Kannalife Sciences does not expect a product to hit the marketplace until after the patent expires when the government loses its right to royalties.

The patent expires in 2019 at which time any business can use CBD, THC or cannabinoids across a pantheon of diseases. But until then, Kannalife Sciences’ license is difficult to over step since the firm not only paid licensing fees but also jurisdictional patent prosecution fees.

“Any new licensing application would be subject to sharing those prosecution fees with us, which we’ve prepaid,” said Mr. Petkanas. “We would be duly notified by the U.S. Patent Office of any application filed to license the government’s CBD patent. I don’t believe there are any.”

A portfolio investment company of Medical Marijuana Inc., which trades as a penny stock (OTC Pink: MJNA), Kannalife Sciences was issued a patent in April 2017 on a cluster of CBD-like molecules for use in the treatment of hepatic encephalopathy and other diseases.

The nature and composition of the patented CBD-like molecules would not be considered illegal because they are synthetic and not identical or merely identical to CBD or authentic CBD derivatives of the marijuana plant, according to Petkanas. To strengthen barriers to competition, Kannalife Sciences has applied for orphan drug designation with the FDA.

“Once out of clinical trials, orphan drug designation will give us an additional seven years of exclusivity after the government’s patent expires in three years,” Mr. Petkanas said.

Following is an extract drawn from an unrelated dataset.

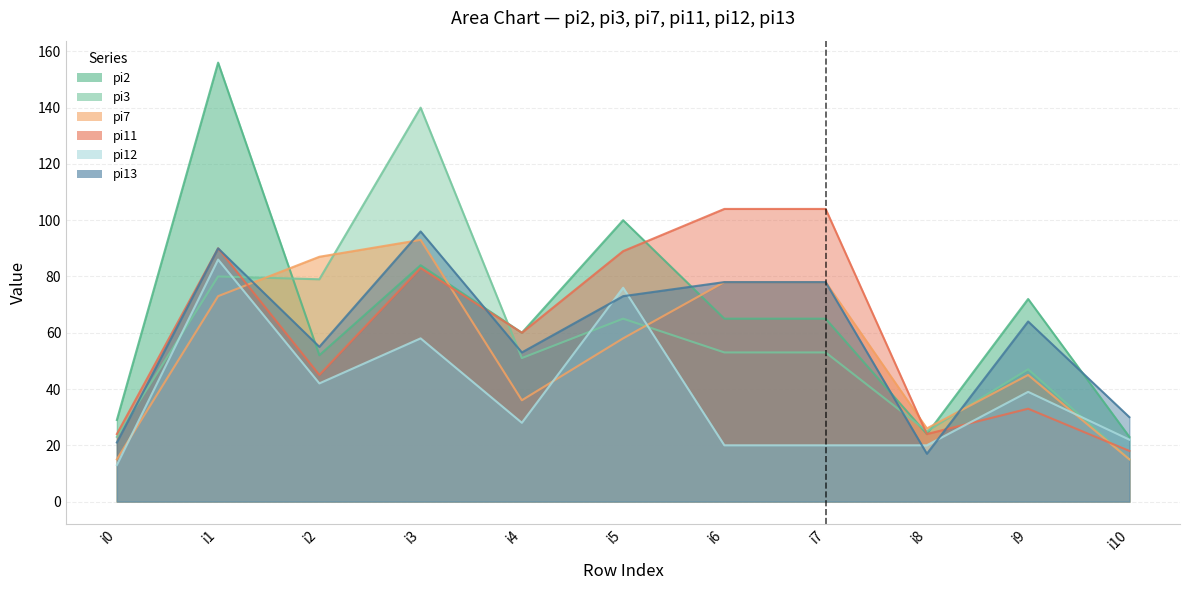

Which series changed the most between i3 and i6?

pi3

Designation under the Orphan Drug Act (ODA) grants not only special status to drugs that treat a rare disease or condition but also provides tax reductions.

Once the FDA approves pharmaceuticals made with CBD, they can be sold in the U.S. marketplace but marijuana itself is a naturally occurring substance. As a result, it’s unpatentable, according to a ruling in the Supreme Court case Diamond v. Chakrabarty 447 U.S. 303.

Chief Justice Warren Burger wrote in 1980 that “eligibility for patent protection does not depend on whether the substance is living or non-living; rather, the key inquiry is whether the inventor has altered natural handiwork to the extent that the resulting invention can be deemed a non-naturally occurring substance.”

Since marijuana can be reproduced sexually with male and female plants that make pollen and seeds, experts claim that it is possible for a strain of cannabis to be developed that overcomes this prohibition if the patentee can show that the strain had not previously existed.

“Marijuana has medicinal and therapeutic value so if the government allows patents on various strains of marijuana including THC and CBD, then it is plausible there will be greater innovation,” said Mr. Nard. “If we are investing in these drugs that require FDA approval, then one could argue that patent protection will facilitate their introduction to the consumer market.”

The Hemp Business Journal estimates that the CBD market will reach $2.1 billion in consumer sales by 2020 and Headset Research claims that in Washington state alone there are more than 800 CBD products already available to consumers. With people like Ms. Smith buying CBD-based oils, capsules, chewing gum, protein bars, tinctures and salve, it’s no surprise that the popularity of the CBD market is growing by leaps and bounds.